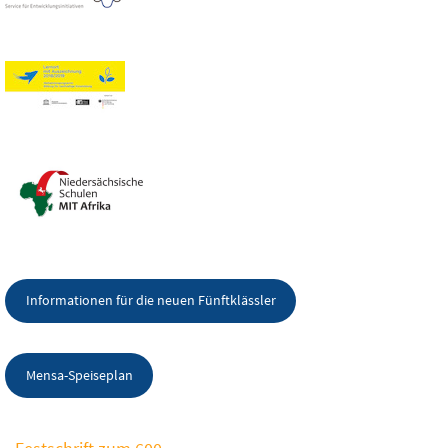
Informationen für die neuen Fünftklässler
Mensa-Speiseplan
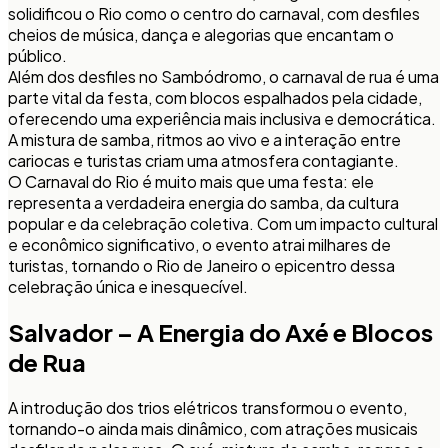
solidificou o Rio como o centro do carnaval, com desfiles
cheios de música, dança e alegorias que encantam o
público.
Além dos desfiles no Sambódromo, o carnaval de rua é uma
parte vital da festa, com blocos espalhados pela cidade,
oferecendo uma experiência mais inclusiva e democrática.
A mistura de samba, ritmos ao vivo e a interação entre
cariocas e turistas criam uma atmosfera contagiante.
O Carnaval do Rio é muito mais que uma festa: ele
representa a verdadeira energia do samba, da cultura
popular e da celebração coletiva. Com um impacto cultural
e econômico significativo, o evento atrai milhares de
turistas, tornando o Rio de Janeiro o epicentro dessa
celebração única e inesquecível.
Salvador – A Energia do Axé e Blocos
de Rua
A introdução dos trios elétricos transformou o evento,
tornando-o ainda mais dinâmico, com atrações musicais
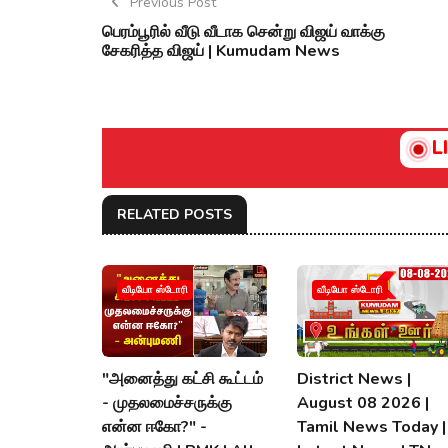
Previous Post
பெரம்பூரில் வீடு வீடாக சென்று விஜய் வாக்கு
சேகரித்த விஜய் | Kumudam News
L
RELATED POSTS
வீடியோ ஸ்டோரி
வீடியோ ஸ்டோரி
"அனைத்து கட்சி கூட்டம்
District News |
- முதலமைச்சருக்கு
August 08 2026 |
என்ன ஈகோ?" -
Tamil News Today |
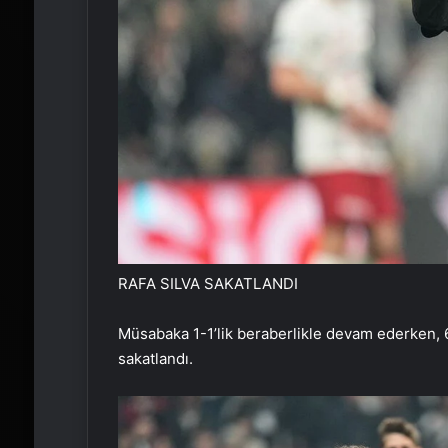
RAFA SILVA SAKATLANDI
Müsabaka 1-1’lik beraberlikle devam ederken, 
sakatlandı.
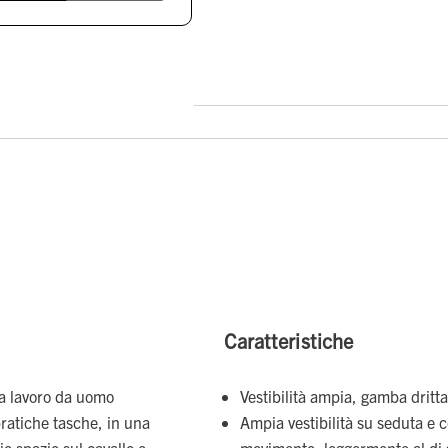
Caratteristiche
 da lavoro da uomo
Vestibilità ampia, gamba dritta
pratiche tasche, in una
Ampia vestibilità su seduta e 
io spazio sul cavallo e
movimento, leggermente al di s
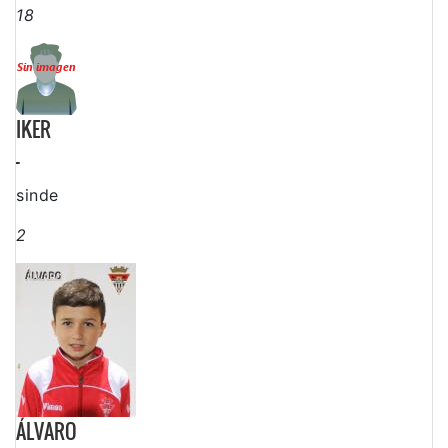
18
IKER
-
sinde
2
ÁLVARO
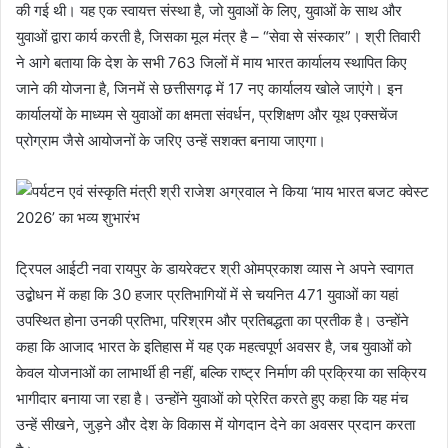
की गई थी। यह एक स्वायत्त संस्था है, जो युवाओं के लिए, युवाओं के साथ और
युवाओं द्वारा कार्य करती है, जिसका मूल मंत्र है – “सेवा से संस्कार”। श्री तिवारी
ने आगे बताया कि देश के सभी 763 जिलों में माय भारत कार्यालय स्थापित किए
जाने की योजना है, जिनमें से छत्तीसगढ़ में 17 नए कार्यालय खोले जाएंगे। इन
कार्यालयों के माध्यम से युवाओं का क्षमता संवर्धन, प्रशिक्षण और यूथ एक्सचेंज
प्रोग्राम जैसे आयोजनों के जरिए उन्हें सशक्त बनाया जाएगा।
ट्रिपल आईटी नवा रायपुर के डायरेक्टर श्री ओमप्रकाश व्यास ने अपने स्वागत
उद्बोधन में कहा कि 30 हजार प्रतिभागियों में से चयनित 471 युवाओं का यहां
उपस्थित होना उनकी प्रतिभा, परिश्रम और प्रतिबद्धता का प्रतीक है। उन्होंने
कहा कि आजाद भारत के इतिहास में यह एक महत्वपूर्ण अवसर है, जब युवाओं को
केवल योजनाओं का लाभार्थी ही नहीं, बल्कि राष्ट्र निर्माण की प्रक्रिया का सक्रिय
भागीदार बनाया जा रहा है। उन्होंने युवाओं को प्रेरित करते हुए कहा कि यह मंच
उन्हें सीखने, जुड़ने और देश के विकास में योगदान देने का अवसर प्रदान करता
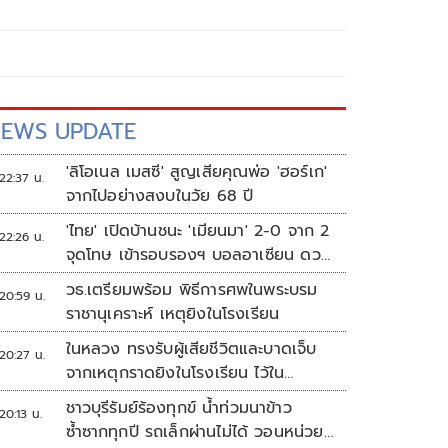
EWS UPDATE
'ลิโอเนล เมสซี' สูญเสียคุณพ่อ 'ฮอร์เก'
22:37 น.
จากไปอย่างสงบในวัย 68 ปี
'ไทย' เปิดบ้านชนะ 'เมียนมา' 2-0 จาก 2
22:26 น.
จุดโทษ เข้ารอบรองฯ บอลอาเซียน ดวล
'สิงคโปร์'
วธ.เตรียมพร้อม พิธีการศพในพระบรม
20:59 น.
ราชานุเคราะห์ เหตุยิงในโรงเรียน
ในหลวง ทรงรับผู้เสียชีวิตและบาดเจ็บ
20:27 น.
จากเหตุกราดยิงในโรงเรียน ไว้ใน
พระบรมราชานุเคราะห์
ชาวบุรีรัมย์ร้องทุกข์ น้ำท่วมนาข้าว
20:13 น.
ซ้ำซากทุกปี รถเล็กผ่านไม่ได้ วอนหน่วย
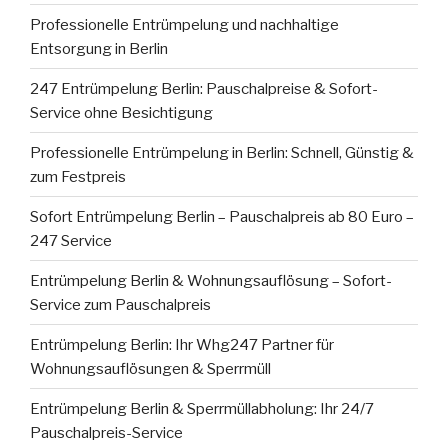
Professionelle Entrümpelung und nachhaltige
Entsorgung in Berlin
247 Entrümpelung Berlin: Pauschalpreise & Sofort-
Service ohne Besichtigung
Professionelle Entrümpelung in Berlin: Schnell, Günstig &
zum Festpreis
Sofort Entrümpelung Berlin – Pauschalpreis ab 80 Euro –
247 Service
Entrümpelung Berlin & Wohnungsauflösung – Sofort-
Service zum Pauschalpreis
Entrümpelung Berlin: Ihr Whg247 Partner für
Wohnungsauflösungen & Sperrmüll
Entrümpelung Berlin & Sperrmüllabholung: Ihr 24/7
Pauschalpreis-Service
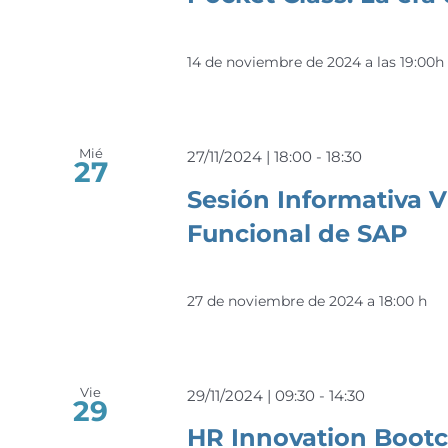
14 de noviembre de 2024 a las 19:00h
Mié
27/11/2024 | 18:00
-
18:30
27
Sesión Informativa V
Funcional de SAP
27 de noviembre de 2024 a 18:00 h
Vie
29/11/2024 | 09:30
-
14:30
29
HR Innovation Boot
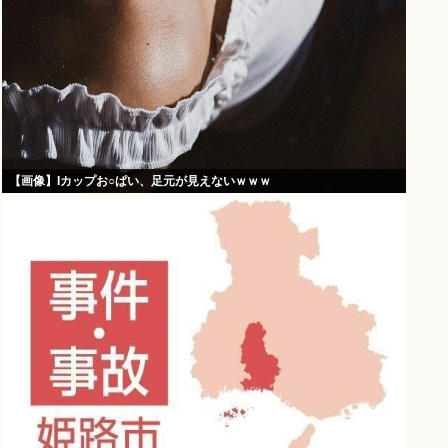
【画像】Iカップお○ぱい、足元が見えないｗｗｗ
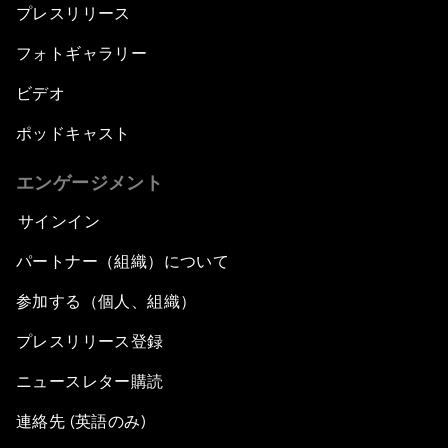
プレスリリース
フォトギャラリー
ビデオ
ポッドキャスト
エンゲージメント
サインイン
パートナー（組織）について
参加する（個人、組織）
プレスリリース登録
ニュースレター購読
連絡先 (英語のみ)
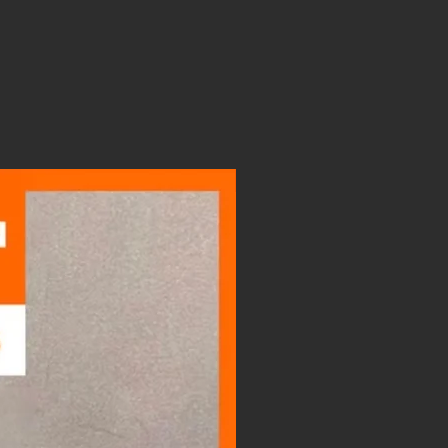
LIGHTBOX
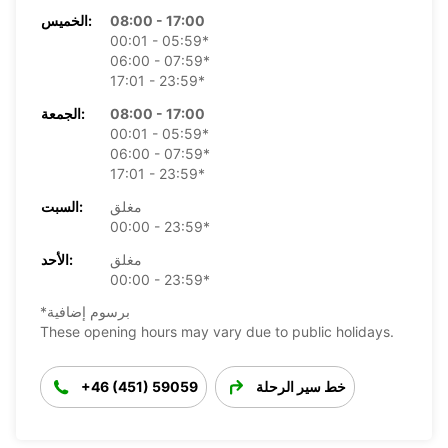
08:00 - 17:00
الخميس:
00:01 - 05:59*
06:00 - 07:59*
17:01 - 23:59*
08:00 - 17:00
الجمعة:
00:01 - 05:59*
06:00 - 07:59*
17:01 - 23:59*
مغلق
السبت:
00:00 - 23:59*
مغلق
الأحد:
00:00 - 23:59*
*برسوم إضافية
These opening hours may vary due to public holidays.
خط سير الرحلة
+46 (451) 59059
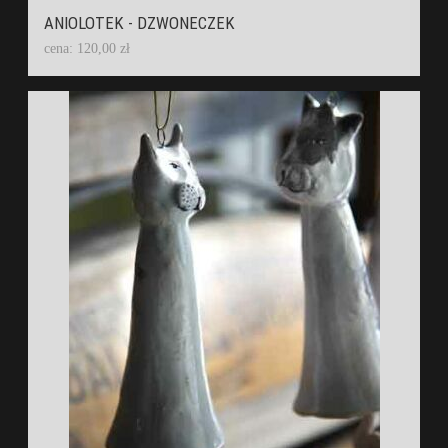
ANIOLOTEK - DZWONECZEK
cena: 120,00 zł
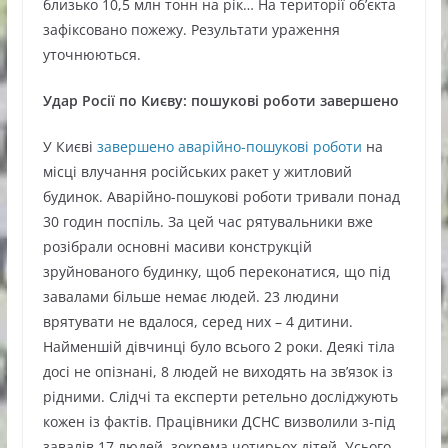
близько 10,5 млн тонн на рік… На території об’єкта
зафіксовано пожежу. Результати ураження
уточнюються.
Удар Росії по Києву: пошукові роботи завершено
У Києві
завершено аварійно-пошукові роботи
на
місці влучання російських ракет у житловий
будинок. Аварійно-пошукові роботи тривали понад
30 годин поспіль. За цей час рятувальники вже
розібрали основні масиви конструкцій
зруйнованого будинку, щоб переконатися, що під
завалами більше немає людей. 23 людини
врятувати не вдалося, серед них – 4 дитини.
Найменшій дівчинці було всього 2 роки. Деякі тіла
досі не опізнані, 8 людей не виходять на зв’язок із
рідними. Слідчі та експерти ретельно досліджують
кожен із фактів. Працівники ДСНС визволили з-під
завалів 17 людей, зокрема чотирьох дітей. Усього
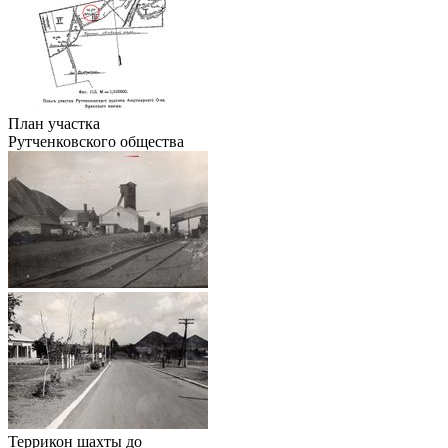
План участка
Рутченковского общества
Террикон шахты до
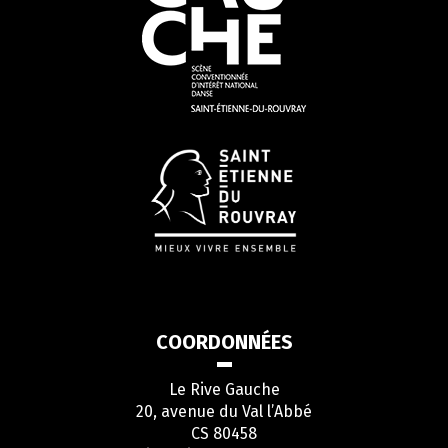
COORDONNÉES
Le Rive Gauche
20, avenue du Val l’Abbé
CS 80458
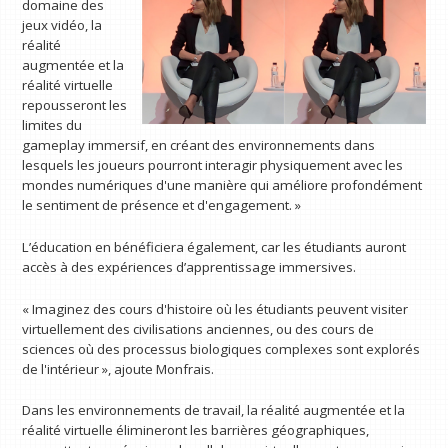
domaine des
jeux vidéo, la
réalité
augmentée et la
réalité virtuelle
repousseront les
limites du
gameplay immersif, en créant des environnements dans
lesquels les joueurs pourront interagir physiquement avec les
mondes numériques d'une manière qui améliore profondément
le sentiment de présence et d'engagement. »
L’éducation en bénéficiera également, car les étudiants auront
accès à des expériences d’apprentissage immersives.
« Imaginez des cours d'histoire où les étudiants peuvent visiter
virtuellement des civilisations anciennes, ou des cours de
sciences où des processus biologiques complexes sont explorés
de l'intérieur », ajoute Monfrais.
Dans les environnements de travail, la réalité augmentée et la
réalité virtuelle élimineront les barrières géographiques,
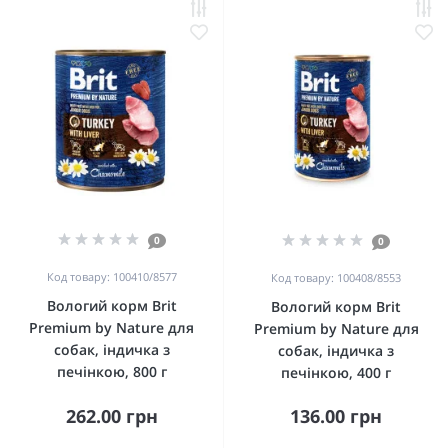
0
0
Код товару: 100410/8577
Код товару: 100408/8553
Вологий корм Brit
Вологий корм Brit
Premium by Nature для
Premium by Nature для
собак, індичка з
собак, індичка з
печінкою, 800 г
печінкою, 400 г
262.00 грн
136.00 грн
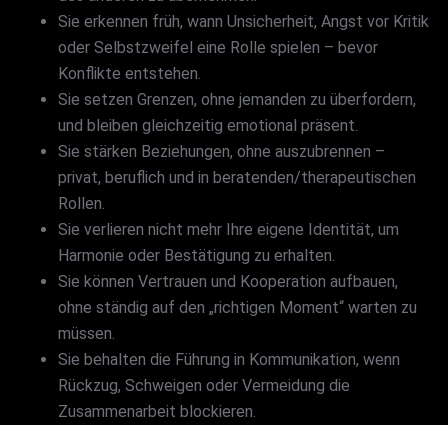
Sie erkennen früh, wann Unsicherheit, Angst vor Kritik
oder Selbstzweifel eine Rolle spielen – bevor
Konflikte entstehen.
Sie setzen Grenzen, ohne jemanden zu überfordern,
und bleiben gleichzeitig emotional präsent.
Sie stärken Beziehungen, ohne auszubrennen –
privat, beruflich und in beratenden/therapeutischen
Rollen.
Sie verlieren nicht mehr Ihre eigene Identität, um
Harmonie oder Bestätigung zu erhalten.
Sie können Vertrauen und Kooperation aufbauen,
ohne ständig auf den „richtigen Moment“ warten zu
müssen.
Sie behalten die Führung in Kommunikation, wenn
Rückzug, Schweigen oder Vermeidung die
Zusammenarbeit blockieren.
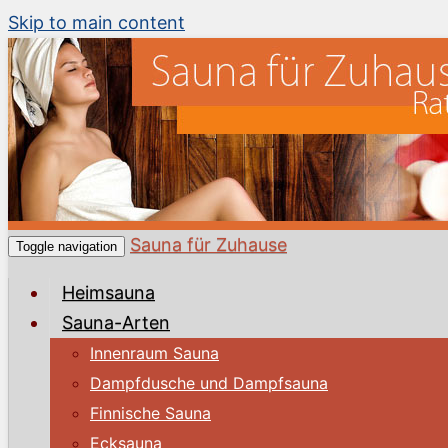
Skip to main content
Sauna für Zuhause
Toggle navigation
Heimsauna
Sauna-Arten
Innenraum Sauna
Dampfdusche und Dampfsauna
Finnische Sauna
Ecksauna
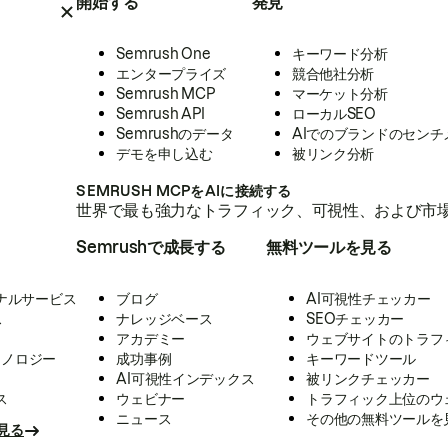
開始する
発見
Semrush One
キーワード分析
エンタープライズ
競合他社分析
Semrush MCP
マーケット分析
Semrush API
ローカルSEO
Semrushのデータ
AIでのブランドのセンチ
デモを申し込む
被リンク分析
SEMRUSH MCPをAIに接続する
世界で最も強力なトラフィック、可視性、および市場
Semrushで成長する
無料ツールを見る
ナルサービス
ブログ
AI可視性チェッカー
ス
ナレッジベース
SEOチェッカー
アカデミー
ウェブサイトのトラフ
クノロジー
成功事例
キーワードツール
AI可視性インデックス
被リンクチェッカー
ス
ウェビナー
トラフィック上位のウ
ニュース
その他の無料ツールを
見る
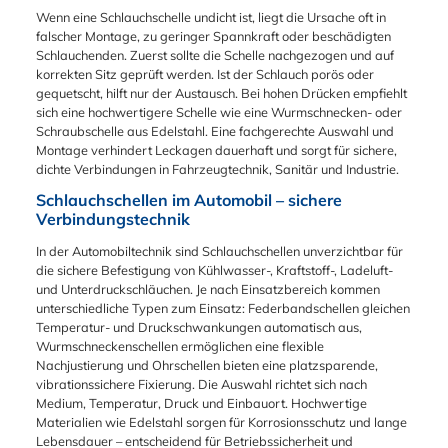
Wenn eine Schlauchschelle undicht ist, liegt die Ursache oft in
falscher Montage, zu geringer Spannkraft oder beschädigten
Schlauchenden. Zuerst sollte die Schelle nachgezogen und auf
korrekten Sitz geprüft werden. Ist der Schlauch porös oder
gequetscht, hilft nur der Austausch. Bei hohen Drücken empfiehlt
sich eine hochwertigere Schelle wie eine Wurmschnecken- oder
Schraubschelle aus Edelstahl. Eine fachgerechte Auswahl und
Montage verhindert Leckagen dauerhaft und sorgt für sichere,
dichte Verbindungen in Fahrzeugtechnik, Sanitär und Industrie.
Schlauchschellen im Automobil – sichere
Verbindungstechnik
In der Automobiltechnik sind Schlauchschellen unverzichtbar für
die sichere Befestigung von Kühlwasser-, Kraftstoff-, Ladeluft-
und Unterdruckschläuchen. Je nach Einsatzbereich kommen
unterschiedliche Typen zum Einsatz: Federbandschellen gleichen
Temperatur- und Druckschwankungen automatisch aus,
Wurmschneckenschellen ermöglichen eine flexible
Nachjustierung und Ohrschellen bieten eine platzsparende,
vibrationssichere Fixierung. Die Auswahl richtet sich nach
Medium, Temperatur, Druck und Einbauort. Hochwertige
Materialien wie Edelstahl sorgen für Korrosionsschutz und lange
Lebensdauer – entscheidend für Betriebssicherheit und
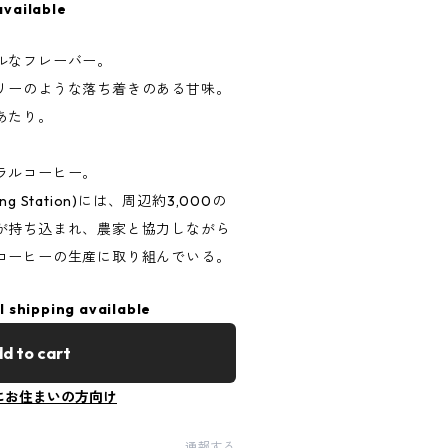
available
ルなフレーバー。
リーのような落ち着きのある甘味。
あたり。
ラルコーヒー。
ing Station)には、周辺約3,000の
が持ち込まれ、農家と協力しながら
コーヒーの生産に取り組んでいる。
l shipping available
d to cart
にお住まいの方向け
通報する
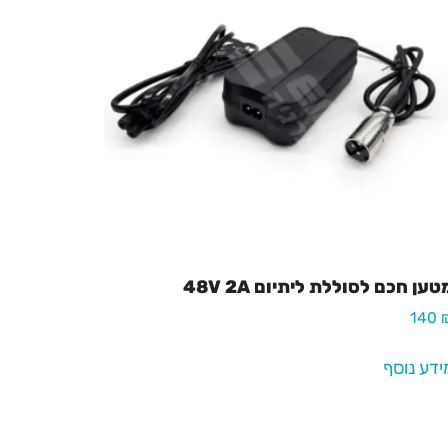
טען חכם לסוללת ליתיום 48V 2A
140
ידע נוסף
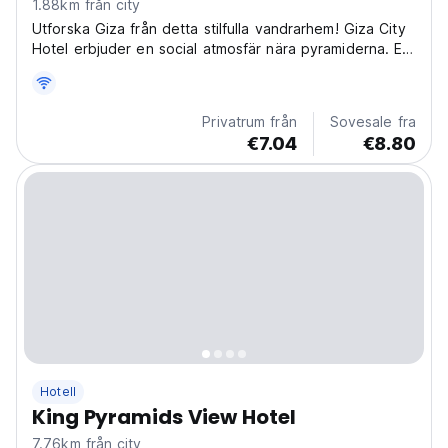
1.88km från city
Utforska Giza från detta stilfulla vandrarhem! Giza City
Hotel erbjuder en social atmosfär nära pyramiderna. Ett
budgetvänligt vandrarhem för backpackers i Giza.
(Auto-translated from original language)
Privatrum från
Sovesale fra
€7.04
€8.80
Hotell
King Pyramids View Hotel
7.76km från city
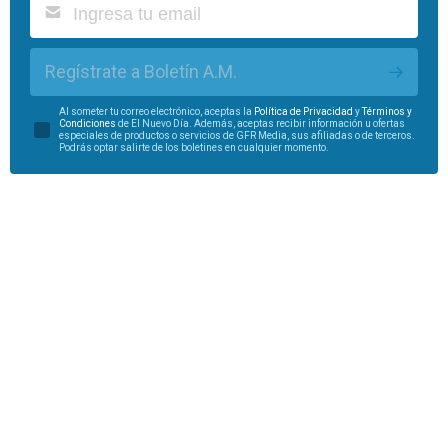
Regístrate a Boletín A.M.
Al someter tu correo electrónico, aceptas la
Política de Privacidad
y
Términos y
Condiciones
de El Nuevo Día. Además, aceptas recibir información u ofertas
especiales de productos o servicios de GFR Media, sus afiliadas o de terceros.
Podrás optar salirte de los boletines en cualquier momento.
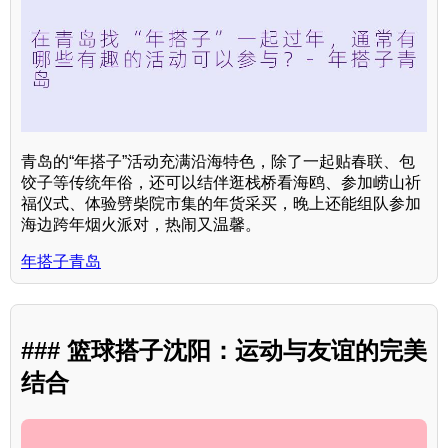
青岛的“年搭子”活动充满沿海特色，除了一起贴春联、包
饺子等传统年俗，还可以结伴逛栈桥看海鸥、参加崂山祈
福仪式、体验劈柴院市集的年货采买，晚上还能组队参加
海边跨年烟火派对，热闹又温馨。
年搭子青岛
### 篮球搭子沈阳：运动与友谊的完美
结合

-- TRY IT --
Please list each line of the items above that contains the word "Auswahl". Case counts.

-- RESPONSE TO THE EXERCISE --
Schraubschelle aus Edelstahl. Eine fachgerechte Auswahl und
vibrationssichere Fixierung. Die Auswahl richtet sich nach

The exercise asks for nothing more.